The very first tram ride we took into downtown Hiroshima, Rich was trying to pay the conductor and this gorgeous Japanese twenty something woman says, “Sit down, you pay when you leave.” We do. Immediately, Rich is scouring the map trying to read the names of the stops and decide when to get off. “I like speaking English, where are you trying to get to? Peace Park?” She is standing in front of us looking at our map. The tram lunges forward and this lovely young thing on platform heels almost ends up in Rich’s lap.
If you have reservations of traveling to Japan, you shouldn’t. I promise you that you will not be in this country for twenty-four hours before a stranger will show great kindness.
We are late for church. Really late. We stand in front of the map in Hondori station trying to get our bearings. It’s underground and has six exits. YOU ARE HERE says the map. Luckily that is universal. We find the cathedral on the map. We debate which exit would get us there the quickest. I feel someone looking at us. There stands a smiling Japanese man. He is not more than five feet tall. His face, hands and clothes tell us he is a working man. “Do you need help?” Shiny excited eyes look back at us. “Oh, thank you, yes we are trying to get to the Cathedral, do you know which way is the fastest?” Rich asks hurriedly.

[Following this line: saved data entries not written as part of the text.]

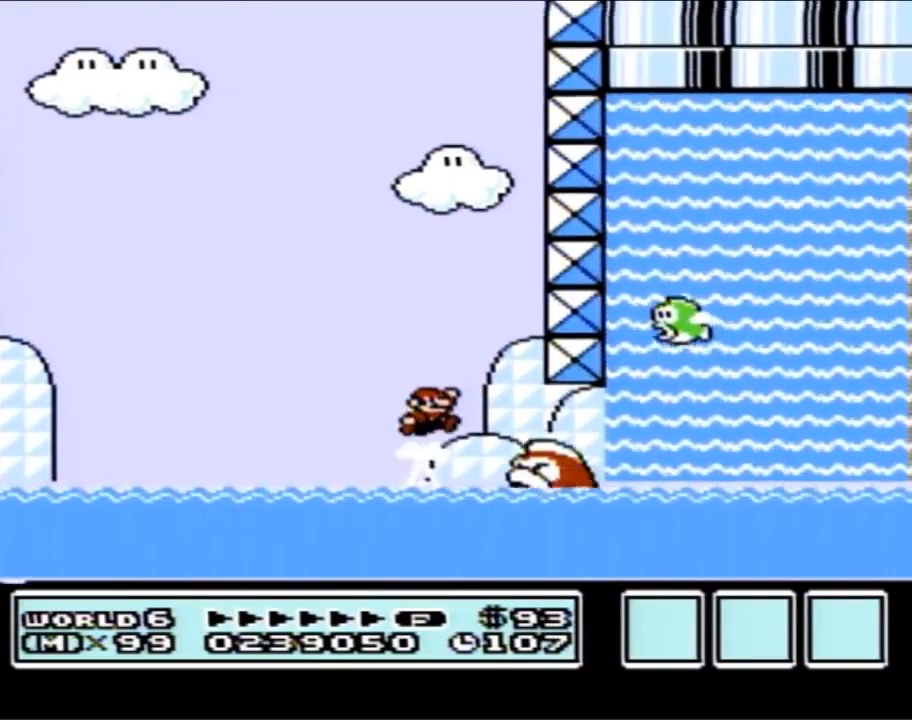
{"buttons": ["B", "DPAD_RIGHT"], "events": [[117, "A", "up"]]}
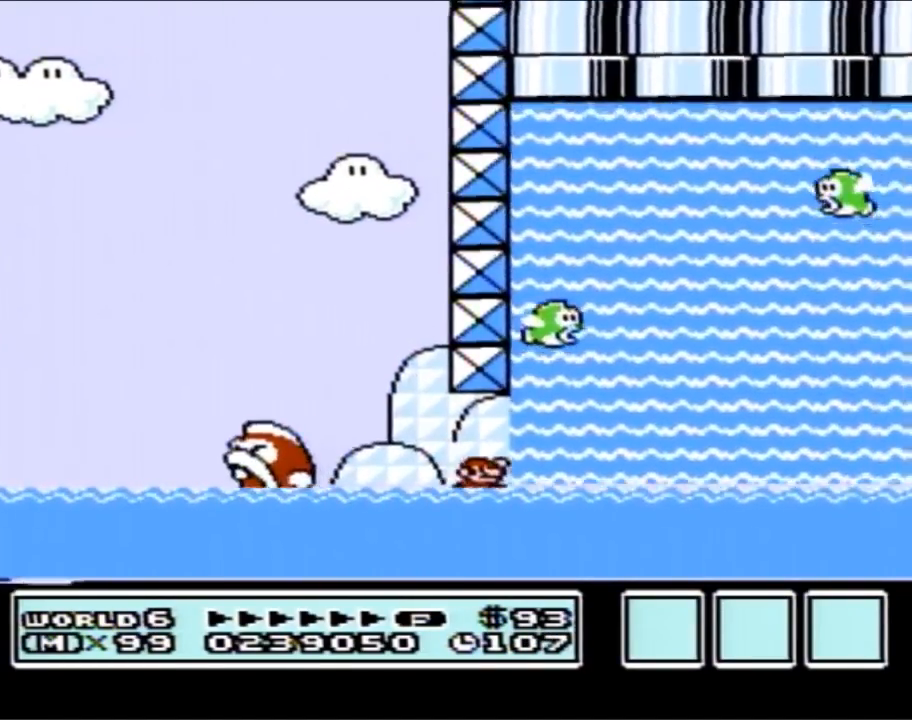
{"buttons": ["B", "DPAD_UP", "DPAD_RIGHT"], "events": [[317, "A", "down"], [433, "A", "up"], [467, "DPAD_UP", "down"]]}
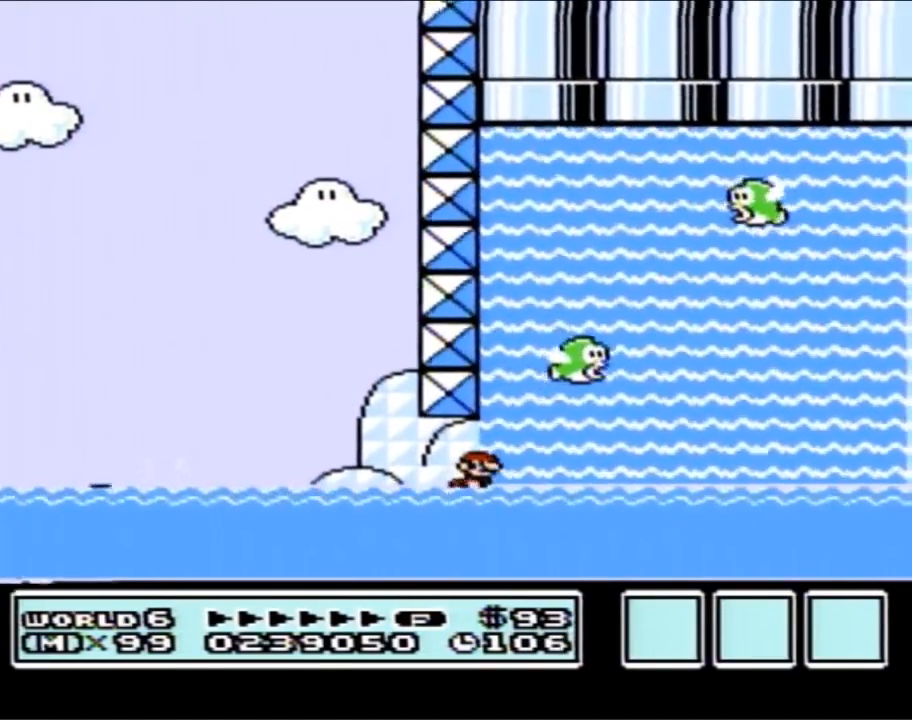
{"buttons": ["A", "B", "DPAD_UP", "DPAD_RIGHT"], "events": [[100, "A", "down"], [183, "A", "up"], [217, "A", "down"], [317, "A", "up"], [467, "A", "down"]]}
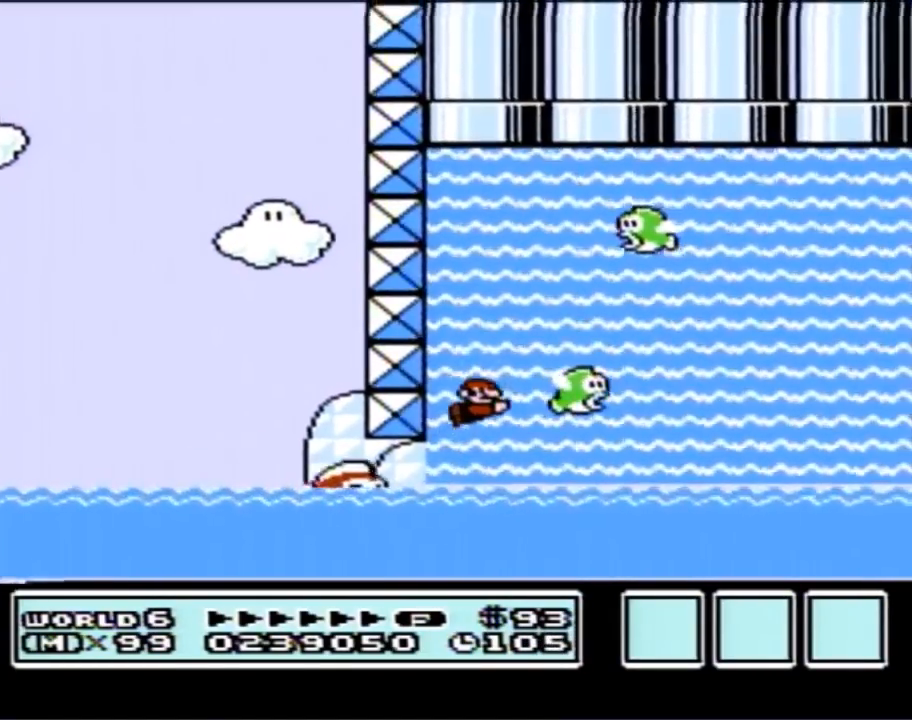
{"buttons": ["B", "DPAD_UP", "DPAD_RIGHT"], "events": [[100, "A", "up"], [217, "A", "down"], [283, "A", "up"], [400, "A", "down"], [500, "A", "up"]]}
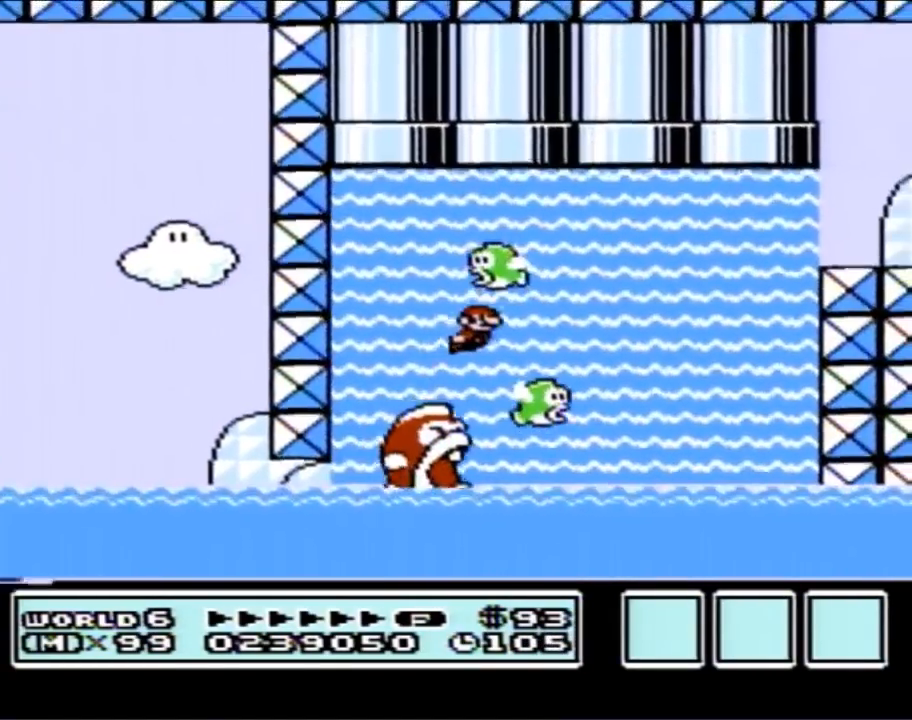
{"buttons": ["A", "B", "DPAD_UP", "DPAD_RIGHT"], "events": [[283, "DPAD_UP", "up"], [317, "A", "down"], [317, "DPAD_UP", "down"], [400, "A", "up"], [467, "A", "down"]]}
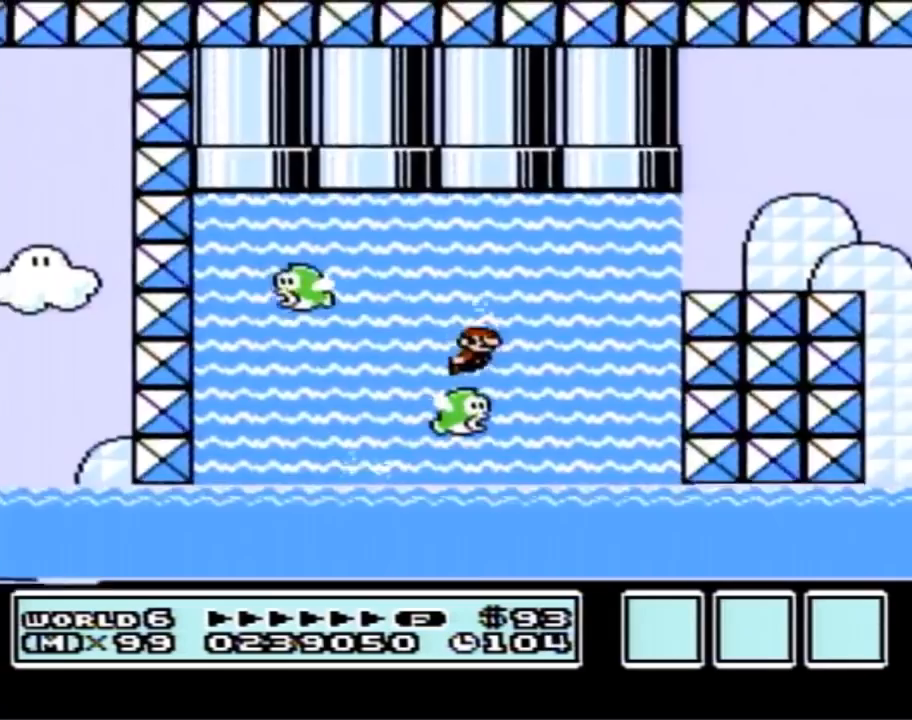
{"buttons": ["A", "B", "DPAD_UP", "DPAD_RIGHT"], "events": [[33, "A", "up"], [133, "A", "down"], [183, "A", "up"], [250, "A", "down"], [317, "A", "up"], [367, "A", "down"], [467, "A", "up"], [500, "A", "down"]]}
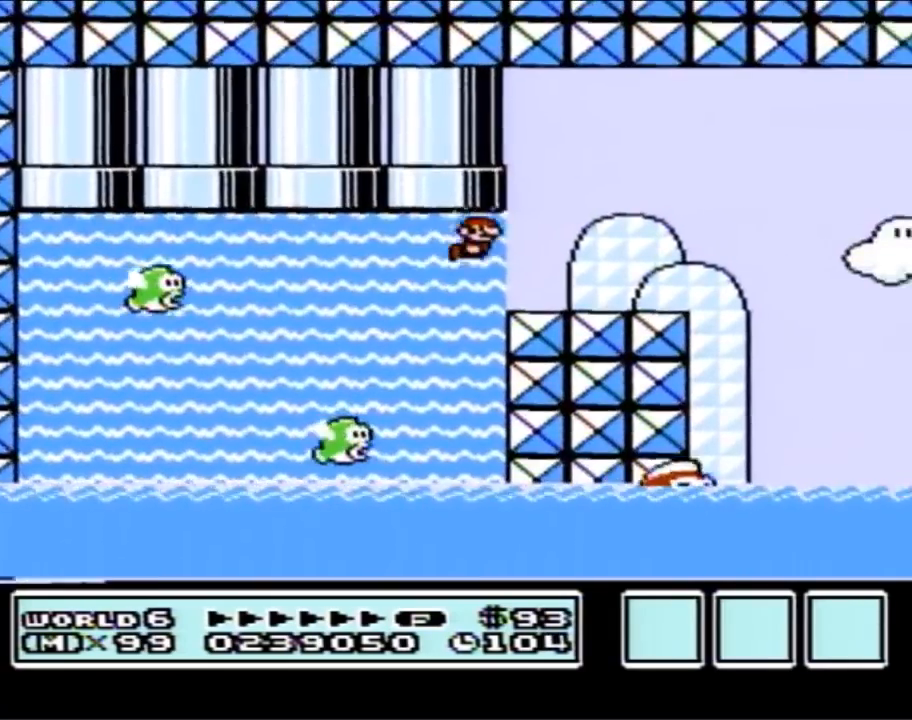
{"buttons": ["A", "B"], "events": [[67, "DPAD_UP", "up"], [133, "A", "up"], [133, "DPAD_UP", "down"], [150, "DPAD_RIGHT", "up"], [150, "DPAD_UP", "up"], [183, "DPAD_LEFT", "down"], [283, "DPAD_UP", "down"], [400, "DPAD_UP", "up"], [467, "A", "down"], [500, "DPAD_LEFT", "up"]]}
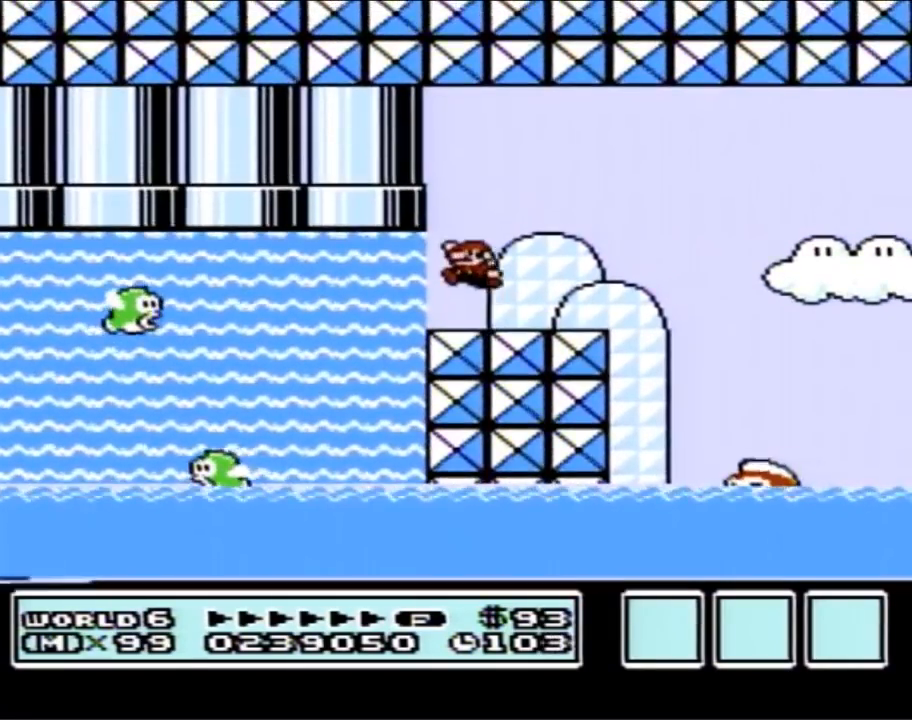
{"buttons": [], "events": [[33, "A", "up"], [67, "DPAD_RIGHT", "down"], [133, "B", "up"], [217, "DPAD_RIGHT", "up"]]}
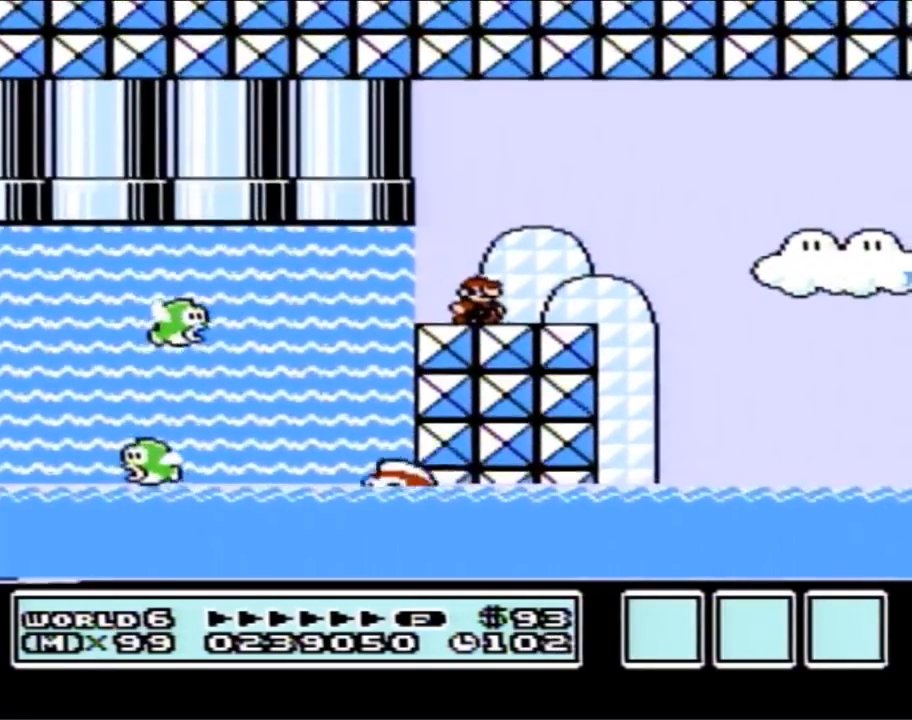
{"buttons": [], "events": []}
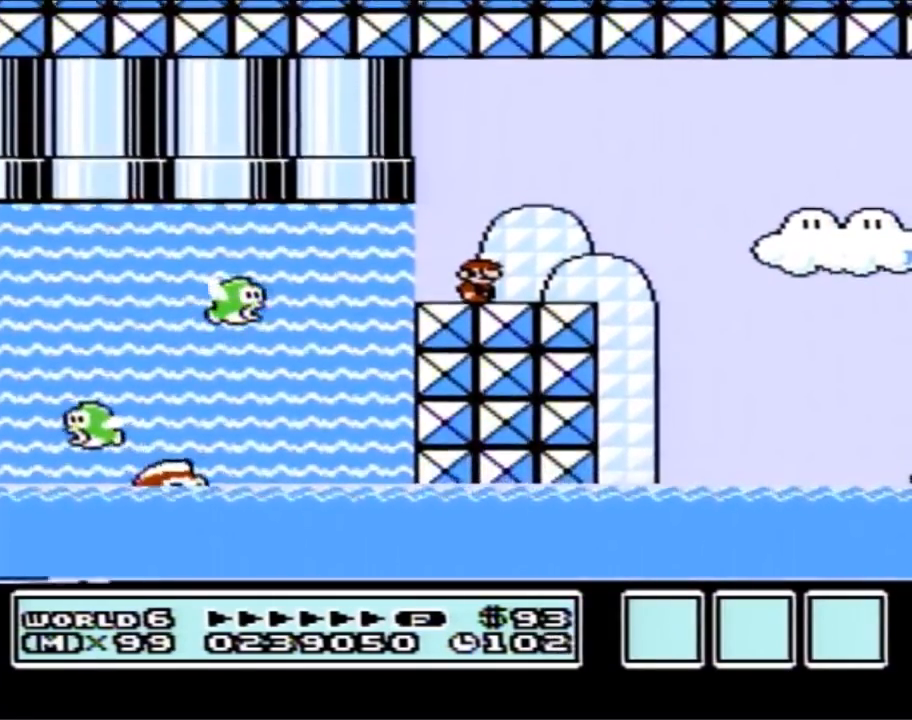
{"buttons": [], "events": []}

“Please, repeat slowly, please.”
“Do you know where the Cathedral is from here?”
“What is ‘cathedral’?”
Oh noooooooo! Now we are in dangerous territory. I don’t want offend this man or cause him to loose face. He was very kind to offer us help. Unfortunately, he can’t. Especially at this pace. But luckily Rich is not aware of any of this and he starts pointing and talking really slow and louder. [Side note: Yes we all do it. The minute we talk to people we can’t understand we start talking really loud. It’s funny to watch others do it. Totally unaware when we are doing it.] This kind man not only gives us directions but also walks with us as far as he can to ensure we are headed in the right direction.
I thought this was an anomaly. But not too long after that, Rich came home to find me at witt’s end trying to operate all the appliances. So he took me to Molly Malone’s. It is an Irish pub in the heart of the shopping district. They serve Guinness on tap. Gorgeous jazz plays in the background and the menu is in English. We take the train, and come up out of the tunnel to a very busy street. There are so many people on the sidewalk that I hold on to Rich’s arm. We have come out a new exit and now don’t recognize where we are. The minute you step onto the sidewalk you need to move or you will be run over by a bike or the crowd. Funny how the time of day can make a familiar place unrecognizable; bright lights blinking, Japanese advertisements singing, signals beeping us across the street. But where are we? Where is Molly’s? We are standing at the edge looking up and down the metropolitan road. “Excuse me, what are you trying to find?” A very tall, Japanese businessman has stepped out of the stream of nightlife. He is smiling down on us, which is an unusual experience. He helps us see the Molly Malone’s sign, we bow and in a mix of English and Japanese depart.
It happened again this Sunday. I was trying to find a new restaurant I had been to that week. I was jabbering on and on to Rich about it, head bobbing from side to side trying to see and remember something familiar. Again, a young man, by his dress I would guess a college student, came up to us. “May I help you? I like to speak English.” He asks where we are from and is excited we are Americans. I tell him about the restaurant. What I had eaten and that it was an expensive place on the third floor. Unfortunately, there are a dozens of places on Hondori street that fit that description. He tells us he wants to go to America “very badly”. His English is very good, and we tell him that he will not have any problems when he visits. His broad smile reveals his feelings; like the other good Samaritans, eyes shining, smiles wide and all teeth showing. He apologizes for not being more helpful, bowing as he leaves us.
After each of these encounters I am filled with overflowing appreciation. It is a true act of altruism. From the moment they are born, Japanese are encouraged to be shy. They avoid eye contact. When they get on a train, they will turn to face the doors. To step out and do something that draws attention to yourself, is greatly discouraged. These strangers also take a great risk. They know that there is a good chance their English will not be good enough. That these strangers are willing forgo all emotional safety to help someone, well, it’s heartwarming.
We have found the Japanese people very lovely. Wherever we have gone, people have reached out and caught us before we fell. They have been generous with their time and patience. They want us to enjoy Hiroshima. They are quick to suggest where to visit, what to eat, and what to experience. They are curious about us and inquire about our families back home.
To show my appreciation, I have started ending all my interactions with “Have a nice day.” It is not customary in Japan to end this way, but it is the needed filling of an awkward hole in my daily interactions. I always get a toothy smile when I say it so I think it communicates my own appreciation and mindfulness that I feel for those taking care of me.